Sam Lipsyte’s The Ask will probably long remain the funniest and best novel filed under this Library of Congress Cataloging-in-Publication data:
1. College administrators– Fiction. 2. College benefactors — Fiction. 3. Education fund raising — Fiction.
Because god forbid this cheapskate thrifty consumer should actually buy a new hardback book (sorry, Sam), I first read his previous novel Home Land while I was waiting for this one to come from the library. They have a lot in common, to the point that Home Land feels a bit like a first run at this one (which is deeper and more emotionally nuanced, though Home Land is also hilarious). The narrator/protagonist of both is a similar character, a middle-aged (39 in The Ask, a bit younger in Home Land I believe) middle-class fuck-up confronting his own failure (in career, friendship, love, sex) and the success of his former friends and classmates. In both novels the guy struggles with an educational institution — in Home Land he’s trying to submit class notes for his high school alumni newsletter; in The Ask he’s in effect graduated such that he dwells on his college days and is trying to keep his job as a fund-raiser for Mediocre University of New York City.
Lipsyte is just a very very funny writer. I’ll share two of my favorite passages in The Ask. Here he describes his wildly-successful former college buddy Purdy who made a fortune with some kind of 1990s tech/internet music enterprise.
Still, he had been ahead of his time with his online music outfit. It might sound ridiculous now, but he had been one of the first to predict that people really only wanted to be alone and scratching themselves and smelling their fingers and staring and screens and firing off sequences of virulent gibberish at other deliquescing life-forms. So for us he provided new music and photographs of fabulous people making and listening to the new music, as well as little comment boxes for the lonely, finger-smelling people to comment on the looks and clothing of the fabulous people…
That captures the tone and worldview pretty well. A Confederacy of Dunces came to mind for me; there’s a similarly disgusted, hilarious bile directed at contemporary culture. This passage is also typical in its seething jealousy — Lipsyte is a poet of self-hating envy. Milo hates and resents Purdy for being a winner in such a corrupt, crappy, stupid game, and he can’t break out of his self-destructive spiral of envy/self-hatred/self-pity/rage.
It also struck me that The Ask is oddly similar to Man Gone Down by Michael Thomas. Screw-up artist father in contemporary Brooklyn, trying to hang on to his shaky marriage and to be a good father despite himself; encounters with successful friends from long ago; somewhat desperate unemployment leading to bouts of last-ditch manual labor. The tone is 180 degrees different — Man Gone Down isn’t funny in the least (I kind of admired it but actually didn’t finish it) — and the vector of sociological analysis is all different too.

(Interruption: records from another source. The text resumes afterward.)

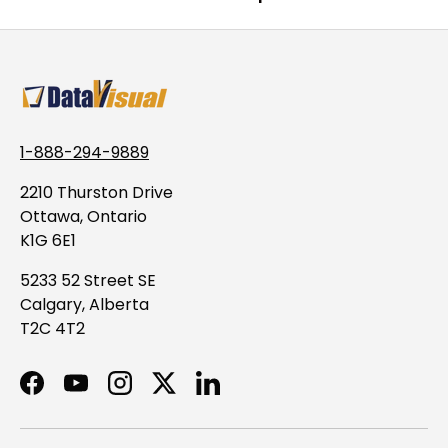
1-888-294-9889
2210 Thurston Drive
Ottawa, Ontario
K1G 6E1
5233 52 Street SE
Calgary, Alberta
T2C 4T2
Facebook
YouTube
Instagram
Twitter
LinkedIn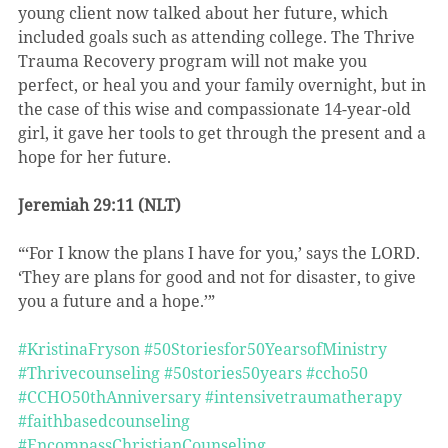
young client now talked about her future, which 
included goals such as attending college. The Thrive 
Trauma Recovery program will not make you 
perfect, or heal you and your family overnight, but in 
the case of this wise and compassionate 14-year-old 
girl, it gave her tools to get through the present and a 
hope for her future.
Jeremiah 29:11 (NLT)
“‘For I know the plans I have for you,’ says the LORD. 
‘They are plans for good and not for disaster, to give 
you a future and a hope.’”
#KristinaFryson
#50Storiesfor50YearsofMinistry
#Thrivecounseling
#50stories50years
#ccho50
#CCHO50thAnniversary
#intensivetraumatherapy
#faithbasedcounseling
#EncompassChristianCounseling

Man Gone Down is about an African-American (half white) man in a world of white privilege; The Ask is about a white man “of many privileges and zero skills” who played his cards slightly wrong (he intended to be a painter) and is on the verge of falling out of the middle class entirely.
Here’s another passage that cracked me up. Milo, with his 3-year-old son (the novel’s very funny on parenting, daycare, etc), is having a coffee with the mother of another kid. He thinks they’re flirting heavily, and he’s decided he doesn’t have it in him to cheat on his wife, so he’s going to disappoint the woman by pulling back. Then she mentions her boyfriend.
“Boyfriend?”
I watched her face register what I, and only I, it turned out, had been mulling, saw the surprise there, the disgust, the deeper disgust, the moral judgment, the slight flattery, the steepening dive into new realms of physical revulsion, followed by pity’s steadying hand.
So hilarious. “Pity’s steadying hand” killed me. In post-college days Lipsyte was the cape-wearing singer of a sort-of grunge band called Dung Beetle, singing under the name Sam Shit. There’s definitely something rock-and-roll and improvised-feeling in the novel’s wildly creative and obscene invective — Milo and Lipsyte could be what Sam Shit turned into — but the writing is also very precise and exact. This passage captures the self-pity and disgust that well up out of the narration. Lipsyte’s protagonists have a bit of a hangup about the physical ideal embodied by preppy WASPs; the novels are partly about being white and privileged but not quite privileged enough or as much as it seemed back in college, not secure or coolly confident in one’s privilege, not handsome, not fully in control of one’s body, emotions, life or career. (Can’t find the line now but at some point someone says to Milo something like: 400 years of white male privilege and you can’t do any better than this?)
Home Land is pretty amazing as surreal satire — witness for example the Kid, the world’s champion masturbator, who makes dream-like appearances as a wandering cowboy sage continually pondering the question, “how much whang can a man spank?” But The Ask goes deeper and is both uproarious, affecting, and pretty unsettling — it’s really fricking bleak.